Like any good toy dork, I was keenly aware of The Nightmare Before Christmas months before anyone saw it thanks to Tomart's Action Figure Digest - arguably the best thing you could read in the pre-internet world, just because of how much information it threw at you that you didn't realize you needed to know yet. The movie itself was a wonder, a mix of old-school holiday TV specials for kids with something that is largely hard to find elsewhere, notably that it's thematically older-skewing as it explores themes of failure and one of the worst things that happen to us as we grow up: being forced to examine and acknowledge our limitations. Sally was one of the film's leads, and unlike the film's hero she actually does get to grow more as a person and exceed her creator's intent by going from a sort of a ragdoll/Frankenstein's monster hybrid.
The figure itself has more in common with 1983 than 1993, but it does retail some elements of that original Hasbro release. Of course, with the dress' t-crotch joints and 5 points of articulation she feels more similar to Princess Leia Organa in Bespin Gown - which was a good choice. She can stand and sit quite nicely, and she can pass the Landspeeder Test. Maybe not the Bechdel Test, but it's a test.
While most takes on Sally had sculpted, and painted, stitching this version does not.
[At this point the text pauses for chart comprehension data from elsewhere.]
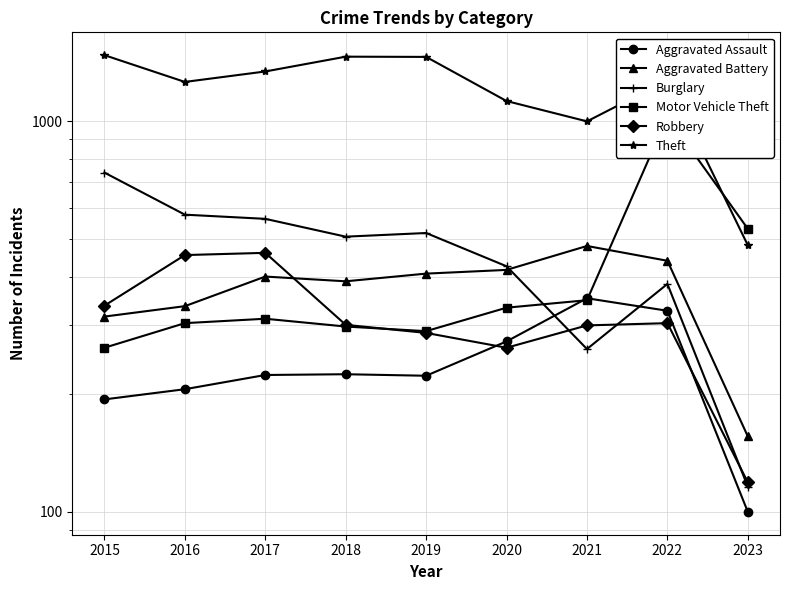

Reading left to right, what are all the values shown in this chart?

Aggravated Assault: 194	206	224	225	223	273	352	327	100
Aggravated Battery: 316	336	400	389	407	416	479	439	156
Burglary: 738	576	562	506	517	425	261	383	116
Motor Vehicle Theft: 263	304	312	298	290	333	348	1027	530
Robbery: 337	454	460	301	287	263	300	304	119
Theft: 1474	1259	1339	1461	1459	1125	998	1272	481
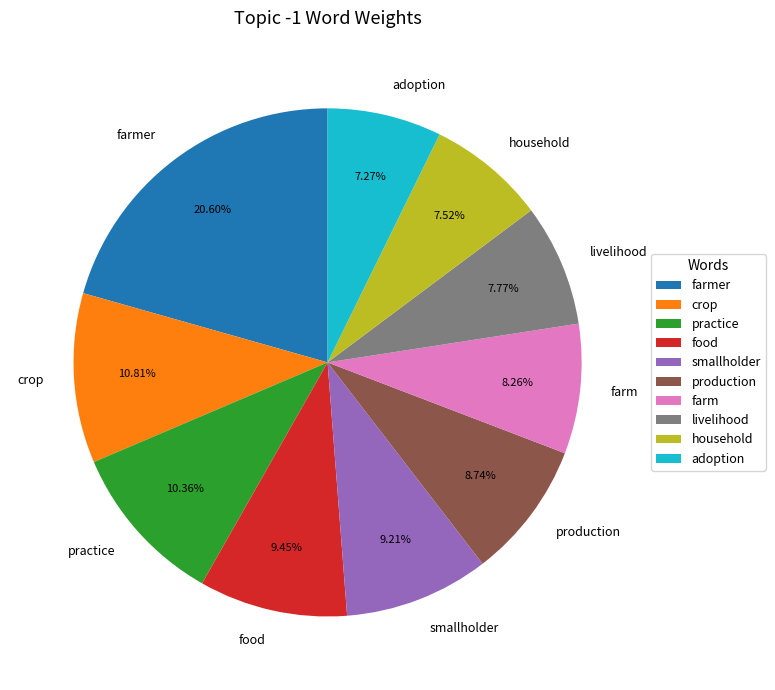

Which category has the biggest portion of the pie?

farmer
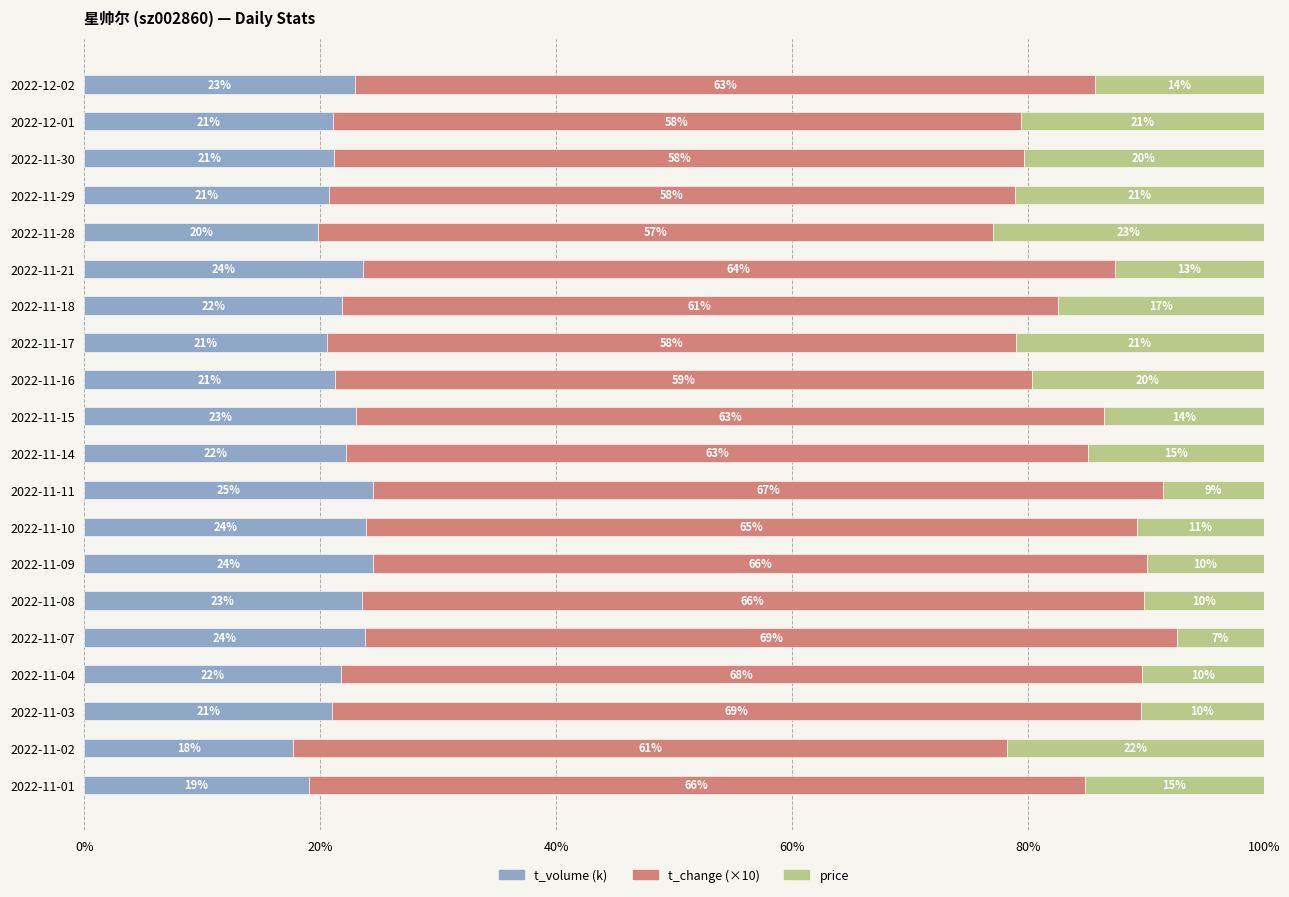

The value of t_volume at 2022-11-28 is 29.6. True or false?

False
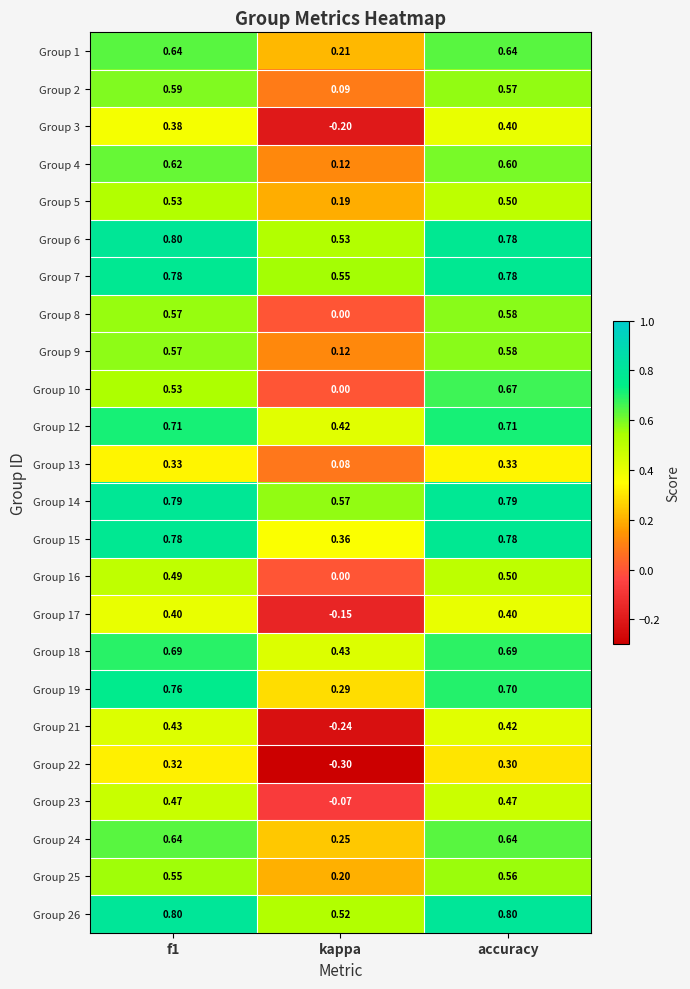

Between kappa and accuracy, which series saw the biggest shift?

Group 10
The elements are clearly tooled on the figure, but they're unpainted. Her eyes and lips are decorated, and her dress is vibrant and surprisingly off-model. I don't mean that as a hit against it, if anything it makes the figure truer to the ideals of what Kenner often did and that was to deliver a figure that looks like the character, but they weren't exactly hung up on getting everything correct. Today that sort of lack of attention is usually cause for a riot, but here it works. Things are basically where they should be, but remixed a bit and just a little bit off - I wouldn't have it any other way.
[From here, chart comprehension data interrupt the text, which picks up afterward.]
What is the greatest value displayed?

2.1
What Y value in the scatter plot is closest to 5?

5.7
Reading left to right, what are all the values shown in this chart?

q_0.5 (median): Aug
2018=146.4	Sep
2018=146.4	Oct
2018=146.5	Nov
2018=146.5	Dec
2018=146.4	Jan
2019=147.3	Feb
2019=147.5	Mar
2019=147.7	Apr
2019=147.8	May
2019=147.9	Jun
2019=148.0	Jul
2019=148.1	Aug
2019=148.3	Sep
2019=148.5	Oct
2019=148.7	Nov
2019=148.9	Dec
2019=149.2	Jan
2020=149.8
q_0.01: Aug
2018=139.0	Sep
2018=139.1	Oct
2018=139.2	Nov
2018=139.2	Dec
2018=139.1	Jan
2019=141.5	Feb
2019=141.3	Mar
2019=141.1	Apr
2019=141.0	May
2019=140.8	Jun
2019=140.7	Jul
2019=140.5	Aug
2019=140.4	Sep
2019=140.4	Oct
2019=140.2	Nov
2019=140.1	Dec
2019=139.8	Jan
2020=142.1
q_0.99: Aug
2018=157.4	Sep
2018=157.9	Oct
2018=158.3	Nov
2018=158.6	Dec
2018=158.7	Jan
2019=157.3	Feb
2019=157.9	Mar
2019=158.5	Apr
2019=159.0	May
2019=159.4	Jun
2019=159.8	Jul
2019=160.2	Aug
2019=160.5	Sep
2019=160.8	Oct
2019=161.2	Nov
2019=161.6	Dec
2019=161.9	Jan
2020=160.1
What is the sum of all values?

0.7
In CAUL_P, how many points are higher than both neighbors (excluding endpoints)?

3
One knock against this format is that things like long hair impose limitations on movement. She has a working neck joint, but the hair prevents the range of mobility from being too good. It may as well not move, but I appreciate that they at least tried. That long, red hair is an important and memorable part of her character.
ReAction has delivered some interesting figures, but precious few accessories - and even fewer that are really interesting. I'm a little surprised Sally got two, with a slotted spoon that fits into her molded-shut right fist and a basket that goes in her left hand with no real problems.
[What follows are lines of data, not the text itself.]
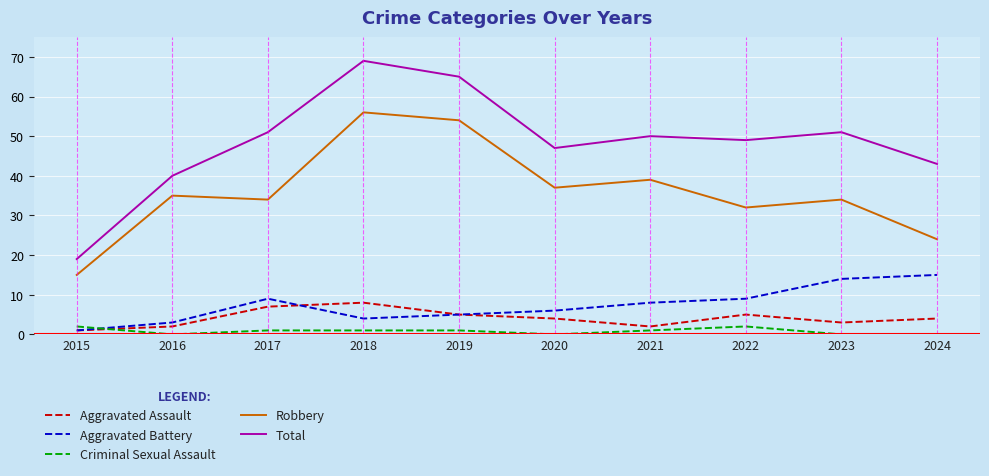

Is this an area chart (filled region under the line)?

No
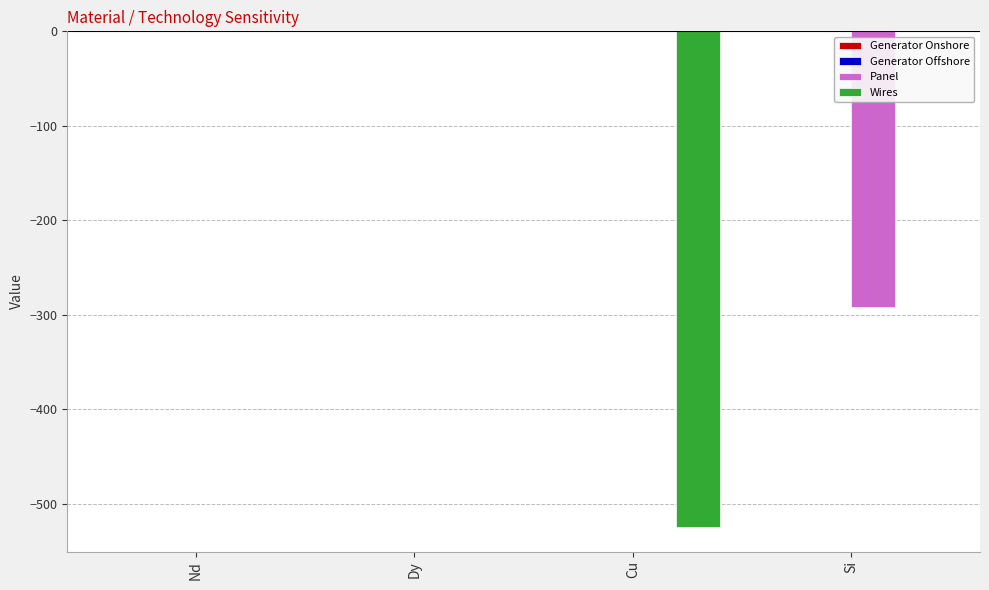

The value of Panel at Si is -486.7. True or false?

False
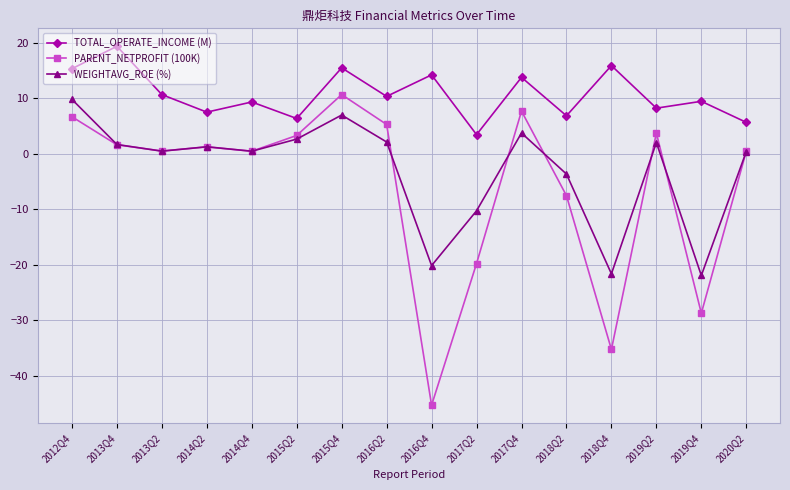

What is the difference between the WEIGHTAVG_ROE (%) values at 2013Q4 and 2014Q2?

0.4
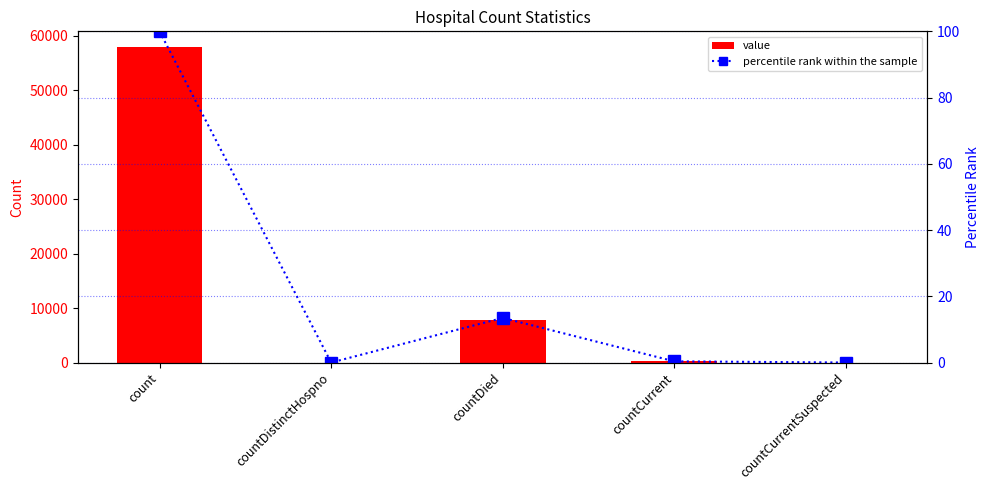

What is the difference between the maximum and minimum values in the percentile rank within the sample series?

100.0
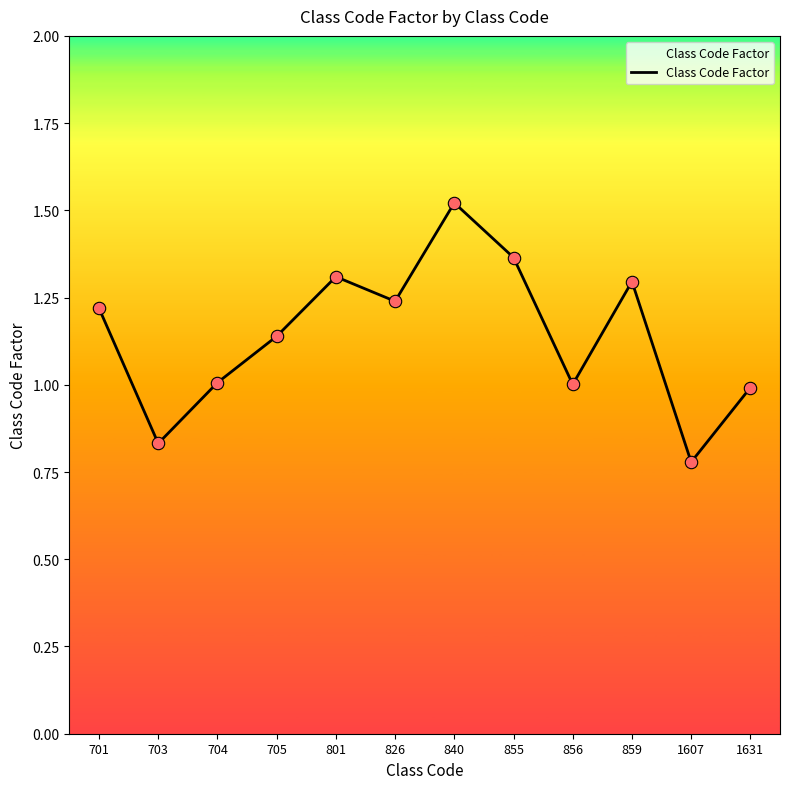

Between 856 and 801, which is larger?

801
Deco is pretty clean, but not perfect - again, this is sometimes a perk with this kind of figure. If it's too good, it seems phony. Her eyes and eyebrows are incredibly tight, but her stripes socks seem a little funny and the color on her dress isn't quite perfect - and it works for a patchwork like Sally. Tiny, unpainted stitching on her dress allows her to come together just like the movie, only... not quite like the movie. Her skin is molded in blue, so in many respects she does feel sort of like a refugee from the late 1980s or early 1990s... this is a figure that doesn't quite seem to be a perfect match for any era.
$10 figures from this movie are something of a no-brainer and I assume most of them will do pretty well for as long as Funko decides to keep cranking them out. I didn't have the funds or the space to justify collecting the original Hasbro run, but I jumped in on this line and hope they keep it going with a few figures each year. If you want a $10 Sally figure, this is a great one - you should snag it!